111. O tipo subjectivo de ilícito
Este crime exige dolo. Todavia, uma vez que este crime tanto pode ser um crime de resultado (caso de maus-tratos físicos) como de mera conduta, como ainda noutra perspectiva, tanto pode ser um crime de dano como crime de perigo, o conteúdo do dolo é variável em função da espécie de comportamento do agente.
112. As formas especiais do crime
a) Comparticipação
O crime previsto no art. 152º CP é um crime específico, que tanto pode ser próprio como impróprio, isto é, a especial relação existente entre o agente e a vítima fundamenta, nuns casos, a ilicitude do comportamento, e, noutros, apenas agrava a ilicitude deste. Ora, atendendo-se quer à gravidade da pena, quer ao facto de poderem subsumir-se ao tipo legal condutas pela incomunicabilidade das relações especiais, funcionando, pois, a excepção prevista na parte final do art. 28º/1 CP. Autor ou cúmplice deste crime só pode ser, pois, quem estiver, para com o sujeito passivo, na relação prevista no tipo legal.
Relativamente a pessoas que estejam nas relações de protecção previstas, então já são possíveis as diversas espécies de autoria (nomeadamente a co-autoria) e a cumplicidade.
b) Concurso
Entre o crime de maus-tratos físicos ou psíquicos (art. 152º/1-a CP) e o crime de ofensas corporais simples (art. 143º/1 CP) existe uma relação de especialidade, só se aplicando, portanto, a pena estabelecida para aquele.
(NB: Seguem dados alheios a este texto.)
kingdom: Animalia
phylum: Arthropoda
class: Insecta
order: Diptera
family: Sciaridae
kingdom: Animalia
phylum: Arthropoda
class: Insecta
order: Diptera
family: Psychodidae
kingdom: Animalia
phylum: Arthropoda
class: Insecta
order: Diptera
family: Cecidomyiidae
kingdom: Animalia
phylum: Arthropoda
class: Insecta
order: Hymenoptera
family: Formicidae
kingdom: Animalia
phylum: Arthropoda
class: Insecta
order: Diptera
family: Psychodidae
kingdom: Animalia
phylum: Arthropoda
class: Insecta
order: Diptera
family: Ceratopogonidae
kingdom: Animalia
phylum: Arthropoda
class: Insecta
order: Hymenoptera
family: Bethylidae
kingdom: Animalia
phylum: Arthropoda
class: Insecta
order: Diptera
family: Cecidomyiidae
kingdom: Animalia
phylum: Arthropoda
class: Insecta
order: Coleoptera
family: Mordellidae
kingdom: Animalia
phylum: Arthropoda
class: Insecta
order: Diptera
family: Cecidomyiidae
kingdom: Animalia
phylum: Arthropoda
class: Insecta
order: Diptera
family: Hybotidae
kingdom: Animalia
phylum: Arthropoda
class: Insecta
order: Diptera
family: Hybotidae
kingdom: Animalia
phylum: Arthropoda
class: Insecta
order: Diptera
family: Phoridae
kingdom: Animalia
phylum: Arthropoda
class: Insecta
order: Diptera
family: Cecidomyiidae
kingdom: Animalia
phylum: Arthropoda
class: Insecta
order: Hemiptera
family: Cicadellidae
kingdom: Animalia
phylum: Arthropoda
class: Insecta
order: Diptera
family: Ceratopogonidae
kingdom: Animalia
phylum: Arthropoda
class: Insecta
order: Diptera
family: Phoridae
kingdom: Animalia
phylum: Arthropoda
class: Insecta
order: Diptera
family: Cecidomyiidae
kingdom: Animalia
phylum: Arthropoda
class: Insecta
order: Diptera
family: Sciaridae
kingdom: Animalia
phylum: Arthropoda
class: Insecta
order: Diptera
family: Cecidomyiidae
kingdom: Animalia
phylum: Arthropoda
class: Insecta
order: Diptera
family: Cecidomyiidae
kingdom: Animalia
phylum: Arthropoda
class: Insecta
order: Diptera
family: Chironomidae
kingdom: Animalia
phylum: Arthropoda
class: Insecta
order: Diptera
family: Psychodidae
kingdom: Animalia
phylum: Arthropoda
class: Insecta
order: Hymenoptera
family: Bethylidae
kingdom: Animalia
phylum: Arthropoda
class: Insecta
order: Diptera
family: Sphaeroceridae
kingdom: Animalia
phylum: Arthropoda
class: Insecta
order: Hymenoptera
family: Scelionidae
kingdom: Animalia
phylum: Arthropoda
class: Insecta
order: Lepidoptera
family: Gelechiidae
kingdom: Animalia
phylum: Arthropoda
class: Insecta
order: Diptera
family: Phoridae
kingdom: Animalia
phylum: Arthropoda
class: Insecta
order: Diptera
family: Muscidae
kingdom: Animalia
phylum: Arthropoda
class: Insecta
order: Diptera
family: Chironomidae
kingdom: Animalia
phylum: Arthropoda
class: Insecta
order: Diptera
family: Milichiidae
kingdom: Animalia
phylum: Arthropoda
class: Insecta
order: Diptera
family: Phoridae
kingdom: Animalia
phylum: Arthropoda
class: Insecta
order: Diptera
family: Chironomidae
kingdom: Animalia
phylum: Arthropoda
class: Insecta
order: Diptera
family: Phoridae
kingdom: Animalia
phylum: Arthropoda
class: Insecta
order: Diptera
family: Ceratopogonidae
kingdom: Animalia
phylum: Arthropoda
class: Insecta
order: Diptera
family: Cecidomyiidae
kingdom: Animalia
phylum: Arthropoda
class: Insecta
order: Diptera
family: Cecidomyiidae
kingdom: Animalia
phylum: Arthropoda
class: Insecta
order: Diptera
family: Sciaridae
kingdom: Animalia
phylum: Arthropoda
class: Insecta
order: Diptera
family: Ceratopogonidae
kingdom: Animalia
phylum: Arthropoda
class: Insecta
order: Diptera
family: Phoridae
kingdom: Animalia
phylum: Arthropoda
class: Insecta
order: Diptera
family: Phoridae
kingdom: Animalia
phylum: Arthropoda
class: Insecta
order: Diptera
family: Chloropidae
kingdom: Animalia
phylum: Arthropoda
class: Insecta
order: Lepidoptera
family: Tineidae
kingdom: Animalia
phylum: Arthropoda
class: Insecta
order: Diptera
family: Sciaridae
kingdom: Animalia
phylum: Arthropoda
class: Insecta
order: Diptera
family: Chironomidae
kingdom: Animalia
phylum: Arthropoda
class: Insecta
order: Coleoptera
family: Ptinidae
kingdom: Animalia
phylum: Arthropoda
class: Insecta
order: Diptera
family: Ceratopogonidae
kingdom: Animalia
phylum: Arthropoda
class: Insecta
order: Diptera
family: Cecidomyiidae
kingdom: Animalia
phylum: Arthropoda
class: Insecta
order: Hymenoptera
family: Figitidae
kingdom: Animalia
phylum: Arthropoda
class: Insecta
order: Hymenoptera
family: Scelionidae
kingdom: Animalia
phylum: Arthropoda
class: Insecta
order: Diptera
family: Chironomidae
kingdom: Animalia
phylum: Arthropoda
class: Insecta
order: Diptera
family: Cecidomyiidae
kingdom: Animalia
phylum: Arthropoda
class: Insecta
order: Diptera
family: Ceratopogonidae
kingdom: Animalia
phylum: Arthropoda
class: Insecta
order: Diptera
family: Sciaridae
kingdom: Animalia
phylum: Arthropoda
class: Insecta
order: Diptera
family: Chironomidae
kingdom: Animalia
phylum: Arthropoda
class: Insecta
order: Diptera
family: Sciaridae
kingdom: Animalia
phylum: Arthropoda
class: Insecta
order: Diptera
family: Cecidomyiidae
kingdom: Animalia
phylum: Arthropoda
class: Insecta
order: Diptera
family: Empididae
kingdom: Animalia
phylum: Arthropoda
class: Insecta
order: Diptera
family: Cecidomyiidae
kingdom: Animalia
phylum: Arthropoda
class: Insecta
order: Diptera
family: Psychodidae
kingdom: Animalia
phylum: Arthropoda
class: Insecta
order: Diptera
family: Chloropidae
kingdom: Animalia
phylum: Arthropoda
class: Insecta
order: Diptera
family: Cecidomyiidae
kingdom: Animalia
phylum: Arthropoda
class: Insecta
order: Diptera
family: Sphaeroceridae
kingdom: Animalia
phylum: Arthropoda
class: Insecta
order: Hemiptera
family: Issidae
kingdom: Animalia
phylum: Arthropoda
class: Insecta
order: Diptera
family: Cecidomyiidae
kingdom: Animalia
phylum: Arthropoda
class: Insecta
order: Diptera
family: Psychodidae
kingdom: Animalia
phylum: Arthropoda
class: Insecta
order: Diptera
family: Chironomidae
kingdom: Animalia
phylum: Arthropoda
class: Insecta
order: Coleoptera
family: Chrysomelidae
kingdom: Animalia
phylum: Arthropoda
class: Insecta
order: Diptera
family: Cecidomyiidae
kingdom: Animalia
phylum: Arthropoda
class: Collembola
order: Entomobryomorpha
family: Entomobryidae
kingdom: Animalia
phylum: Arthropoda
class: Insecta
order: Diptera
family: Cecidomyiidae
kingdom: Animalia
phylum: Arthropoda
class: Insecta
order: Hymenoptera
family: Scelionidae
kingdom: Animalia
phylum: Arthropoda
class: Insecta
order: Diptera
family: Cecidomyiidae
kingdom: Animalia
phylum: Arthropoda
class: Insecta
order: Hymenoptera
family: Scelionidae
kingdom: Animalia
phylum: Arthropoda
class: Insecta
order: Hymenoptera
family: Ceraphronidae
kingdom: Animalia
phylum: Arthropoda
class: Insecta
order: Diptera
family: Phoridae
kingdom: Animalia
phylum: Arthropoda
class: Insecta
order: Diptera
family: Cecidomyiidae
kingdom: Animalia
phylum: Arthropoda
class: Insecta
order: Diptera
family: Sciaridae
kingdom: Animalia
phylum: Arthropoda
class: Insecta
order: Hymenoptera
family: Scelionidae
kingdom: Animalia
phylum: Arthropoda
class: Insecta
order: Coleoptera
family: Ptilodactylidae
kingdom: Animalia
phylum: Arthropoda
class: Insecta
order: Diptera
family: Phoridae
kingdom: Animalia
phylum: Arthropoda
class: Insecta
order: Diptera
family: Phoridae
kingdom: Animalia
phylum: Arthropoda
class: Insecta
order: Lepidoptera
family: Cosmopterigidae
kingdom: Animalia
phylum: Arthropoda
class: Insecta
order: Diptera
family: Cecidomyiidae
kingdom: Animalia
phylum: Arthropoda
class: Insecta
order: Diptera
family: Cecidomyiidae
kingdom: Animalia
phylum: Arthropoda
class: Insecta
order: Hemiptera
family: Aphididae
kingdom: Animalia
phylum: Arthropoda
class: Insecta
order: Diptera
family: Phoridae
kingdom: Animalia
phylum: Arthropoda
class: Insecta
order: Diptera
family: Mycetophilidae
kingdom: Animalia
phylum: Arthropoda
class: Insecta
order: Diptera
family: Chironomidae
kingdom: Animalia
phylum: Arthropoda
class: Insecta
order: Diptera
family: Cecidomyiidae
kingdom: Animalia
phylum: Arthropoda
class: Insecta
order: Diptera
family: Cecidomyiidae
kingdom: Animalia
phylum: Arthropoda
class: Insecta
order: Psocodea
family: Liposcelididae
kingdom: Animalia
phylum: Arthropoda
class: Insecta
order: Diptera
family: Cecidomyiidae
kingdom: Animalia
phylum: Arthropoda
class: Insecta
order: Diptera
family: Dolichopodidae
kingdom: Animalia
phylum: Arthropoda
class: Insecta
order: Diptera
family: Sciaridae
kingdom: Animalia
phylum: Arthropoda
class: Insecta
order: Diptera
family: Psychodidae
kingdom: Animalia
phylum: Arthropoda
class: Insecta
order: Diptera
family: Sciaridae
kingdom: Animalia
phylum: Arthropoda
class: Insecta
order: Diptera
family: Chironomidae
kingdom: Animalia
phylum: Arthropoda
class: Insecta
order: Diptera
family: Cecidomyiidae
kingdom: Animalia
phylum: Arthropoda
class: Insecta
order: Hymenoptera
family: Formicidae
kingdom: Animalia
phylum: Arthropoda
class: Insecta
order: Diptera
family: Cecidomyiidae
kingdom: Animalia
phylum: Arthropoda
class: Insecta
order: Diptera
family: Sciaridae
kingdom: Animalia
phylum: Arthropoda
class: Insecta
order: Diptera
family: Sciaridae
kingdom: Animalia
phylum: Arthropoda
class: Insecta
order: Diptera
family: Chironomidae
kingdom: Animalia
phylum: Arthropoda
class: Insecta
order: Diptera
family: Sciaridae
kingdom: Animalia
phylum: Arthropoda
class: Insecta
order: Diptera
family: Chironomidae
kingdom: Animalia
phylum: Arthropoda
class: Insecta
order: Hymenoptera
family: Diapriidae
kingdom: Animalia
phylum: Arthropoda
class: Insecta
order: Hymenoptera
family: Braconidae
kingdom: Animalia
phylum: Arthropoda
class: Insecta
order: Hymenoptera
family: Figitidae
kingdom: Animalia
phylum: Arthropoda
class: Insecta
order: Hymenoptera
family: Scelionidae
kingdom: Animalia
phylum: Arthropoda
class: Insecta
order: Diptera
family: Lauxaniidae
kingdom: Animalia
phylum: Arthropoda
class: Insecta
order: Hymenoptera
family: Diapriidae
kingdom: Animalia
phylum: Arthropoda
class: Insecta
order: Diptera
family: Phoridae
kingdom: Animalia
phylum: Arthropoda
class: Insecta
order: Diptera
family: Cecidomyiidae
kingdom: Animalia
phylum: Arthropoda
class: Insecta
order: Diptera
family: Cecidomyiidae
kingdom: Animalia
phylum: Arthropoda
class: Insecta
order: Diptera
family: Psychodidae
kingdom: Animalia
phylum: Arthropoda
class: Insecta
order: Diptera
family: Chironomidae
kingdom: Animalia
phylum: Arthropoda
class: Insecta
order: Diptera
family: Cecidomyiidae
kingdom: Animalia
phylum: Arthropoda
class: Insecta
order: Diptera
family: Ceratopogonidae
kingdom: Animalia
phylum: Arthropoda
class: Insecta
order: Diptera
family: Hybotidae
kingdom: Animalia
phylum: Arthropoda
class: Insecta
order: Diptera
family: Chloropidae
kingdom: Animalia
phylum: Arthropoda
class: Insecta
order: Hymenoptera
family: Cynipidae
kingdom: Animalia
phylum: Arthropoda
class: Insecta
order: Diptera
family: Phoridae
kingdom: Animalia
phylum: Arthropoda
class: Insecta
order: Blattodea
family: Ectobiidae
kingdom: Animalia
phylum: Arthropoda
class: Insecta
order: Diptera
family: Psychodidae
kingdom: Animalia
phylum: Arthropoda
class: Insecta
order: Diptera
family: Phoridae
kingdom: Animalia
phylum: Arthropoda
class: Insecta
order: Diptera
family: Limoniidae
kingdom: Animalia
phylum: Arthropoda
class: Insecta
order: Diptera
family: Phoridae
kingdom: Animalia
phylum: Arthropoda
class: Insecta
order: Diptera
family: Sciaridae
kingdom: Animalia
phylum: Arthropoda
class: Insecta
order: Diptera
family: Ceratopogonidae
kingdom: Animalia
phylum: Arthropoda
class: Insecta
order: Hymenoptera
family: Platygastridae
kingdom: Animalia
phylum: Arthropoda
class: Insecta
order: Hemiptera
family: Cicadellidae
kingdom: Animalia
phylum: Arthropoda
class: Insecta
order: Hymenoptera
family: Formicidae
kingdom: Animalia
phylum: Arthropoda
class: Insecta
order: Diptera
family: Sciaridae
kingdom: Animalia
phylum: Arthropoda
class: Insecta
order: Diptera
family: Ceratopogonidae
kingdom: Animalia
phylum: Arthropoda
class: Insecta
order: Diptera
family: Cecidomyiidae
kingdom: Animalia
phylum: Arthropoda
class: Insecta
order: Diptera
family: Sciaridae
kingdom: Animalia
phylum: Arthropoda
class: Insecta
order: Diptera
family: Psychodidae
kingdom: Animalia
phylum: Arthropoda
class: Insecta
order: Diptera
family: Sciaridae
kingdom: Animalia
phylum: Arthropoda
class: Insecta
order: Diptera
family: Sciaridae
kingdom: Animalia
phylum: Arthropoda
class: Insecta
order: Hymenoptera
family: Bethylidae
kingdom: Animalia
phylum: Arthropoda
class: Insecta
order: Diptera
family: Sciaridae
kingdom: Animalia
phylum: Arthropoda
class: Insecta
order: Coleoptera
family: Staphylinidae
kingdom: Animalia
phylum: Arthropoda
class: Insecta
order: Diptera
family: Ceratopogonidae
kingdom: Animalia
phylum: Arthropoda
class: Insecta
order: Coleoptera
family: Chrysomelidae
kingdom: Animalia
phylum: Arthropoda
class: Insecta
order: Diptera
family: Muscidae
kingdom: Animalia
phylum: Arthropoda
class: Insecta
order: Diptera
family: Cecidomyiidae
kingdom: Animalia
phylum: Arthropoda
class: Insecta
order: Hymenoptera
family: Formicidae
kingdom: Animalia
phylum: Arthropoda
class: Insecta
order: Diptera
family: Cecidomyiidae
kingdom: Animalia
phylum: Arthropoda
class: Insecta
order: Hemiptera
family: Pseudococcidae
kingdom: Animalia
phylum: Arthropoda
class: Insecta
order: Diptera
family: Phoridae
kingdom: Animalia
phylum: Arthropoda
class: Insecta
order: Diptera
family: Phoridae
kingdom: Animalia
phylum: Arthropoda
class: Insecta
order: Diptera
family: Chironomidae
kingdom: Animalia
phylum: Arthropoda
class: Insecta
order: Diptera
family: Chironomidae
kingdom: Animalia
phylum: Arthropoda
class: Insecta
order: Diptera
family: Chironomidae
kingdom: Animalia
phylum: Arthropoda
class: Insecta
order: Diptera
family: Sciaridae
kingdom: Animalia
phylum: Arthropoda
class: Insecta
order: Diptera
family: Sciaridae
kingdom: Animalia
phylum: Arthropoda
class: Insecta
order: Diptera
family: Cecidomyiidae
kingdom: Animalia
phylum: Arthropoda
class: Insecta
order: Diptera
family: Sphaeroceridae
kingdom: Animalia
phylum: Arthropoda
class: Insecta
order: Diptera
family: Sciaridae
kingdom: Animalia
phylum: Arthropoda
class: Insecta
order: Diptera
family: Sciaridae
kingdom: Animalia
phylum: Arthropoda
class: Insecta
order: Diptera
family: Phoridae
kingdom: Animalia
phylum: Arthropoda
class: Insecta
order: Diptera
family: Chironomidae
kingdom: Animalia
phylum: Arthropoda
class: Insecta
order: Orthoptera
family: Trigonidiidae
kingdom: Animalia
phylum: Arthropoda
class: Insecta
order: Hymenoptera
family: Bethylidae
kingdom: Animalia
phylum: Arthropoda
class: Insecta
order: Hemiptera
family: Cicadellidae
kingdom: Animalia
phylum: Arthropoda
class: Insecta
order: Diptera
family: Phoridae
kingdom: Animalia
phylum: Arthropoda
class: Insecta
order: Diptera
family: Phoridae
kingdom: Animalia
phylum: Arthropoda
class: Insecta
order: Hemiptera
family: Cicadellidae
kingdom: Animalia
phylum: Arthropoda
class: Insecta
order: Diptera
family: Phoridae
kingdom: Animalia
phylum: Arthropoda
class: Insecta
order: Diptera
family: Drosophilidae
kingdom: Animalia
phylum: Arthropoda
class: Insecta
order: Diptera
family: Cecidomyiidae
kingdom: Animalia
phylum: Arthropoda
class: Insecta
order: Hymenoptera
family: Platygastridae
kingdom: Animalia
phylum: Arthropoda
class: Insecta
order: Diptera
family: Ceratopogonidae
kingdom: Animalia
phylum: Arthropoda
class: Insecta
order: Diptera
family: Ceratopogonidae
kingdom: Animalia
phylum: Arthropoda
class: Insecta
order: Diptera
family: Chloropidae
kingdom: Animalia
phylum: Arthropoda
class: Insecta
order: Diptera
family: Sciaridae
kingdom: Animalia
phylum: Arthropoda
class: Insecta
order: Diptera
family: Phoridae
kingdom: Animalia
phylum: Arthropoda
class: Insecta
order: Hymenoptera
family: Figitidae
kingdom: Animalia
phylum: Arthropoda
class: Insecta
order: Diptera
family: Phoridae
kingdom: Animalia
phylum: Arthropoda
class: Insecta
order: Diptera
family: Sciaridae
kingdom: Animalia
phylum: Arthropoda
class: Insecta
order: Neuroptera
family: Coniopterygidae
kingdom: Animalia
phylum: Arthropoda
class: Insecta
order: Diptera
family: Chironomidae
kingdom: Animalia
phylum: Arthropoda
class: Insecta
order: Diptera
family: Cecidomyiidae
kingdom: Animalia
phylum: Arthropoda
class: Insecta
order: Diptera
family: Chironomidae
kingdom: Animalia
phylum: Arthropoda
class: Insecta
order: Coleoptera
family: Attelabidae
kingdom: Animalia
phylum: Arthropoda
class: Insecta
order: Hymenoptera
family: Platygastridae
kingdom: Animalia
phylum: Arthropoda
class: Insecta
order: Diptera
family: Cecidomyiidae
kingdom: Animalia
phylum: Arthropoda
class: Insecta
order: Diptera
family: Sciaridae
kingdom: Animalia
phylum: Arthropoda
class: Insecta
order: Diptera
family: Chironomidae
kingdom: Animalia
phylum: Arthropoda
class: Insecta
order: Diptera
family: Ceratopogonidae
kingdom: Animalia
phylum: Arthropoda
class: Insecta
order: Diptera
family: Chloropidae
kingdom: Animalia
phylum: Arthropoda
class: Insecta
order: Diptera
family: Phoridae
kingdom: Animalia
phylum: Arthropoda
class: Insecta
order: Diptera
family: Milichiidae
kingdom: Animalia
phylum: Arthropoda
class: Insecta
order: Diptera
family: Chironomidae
O mesmo se diga da relação entre o crime de maus-tratos (psíquicos) através de ameaças (art. 152º/1-a, 2ª parte CP), e o crime de ameaça (art. 153º CP), de difamação (art. 180º CP) ou de injúria (art. 181º CP), em que também o concurso é aparente, cedendo estes àquele.
Entre o crime de maus-tratos e o crime de ofensas corporais graves (art. 144º CP) há uma relação de consumação, aplicando-se somente a pena prevista para este crime.
113. Agravação pelo resultado
O art. 152º/4 CP prevê duas hipóteses de agravação da pena dos crimes descritos no art. 152º/1, 2 e 3 CP. De acordo com o princípio geral de exclusão da responsabilidade penal objectiva, o resultado mais grave e não representado pelo agente tem de poder ser imputado ao agente a título de negligência (art. 18º CP).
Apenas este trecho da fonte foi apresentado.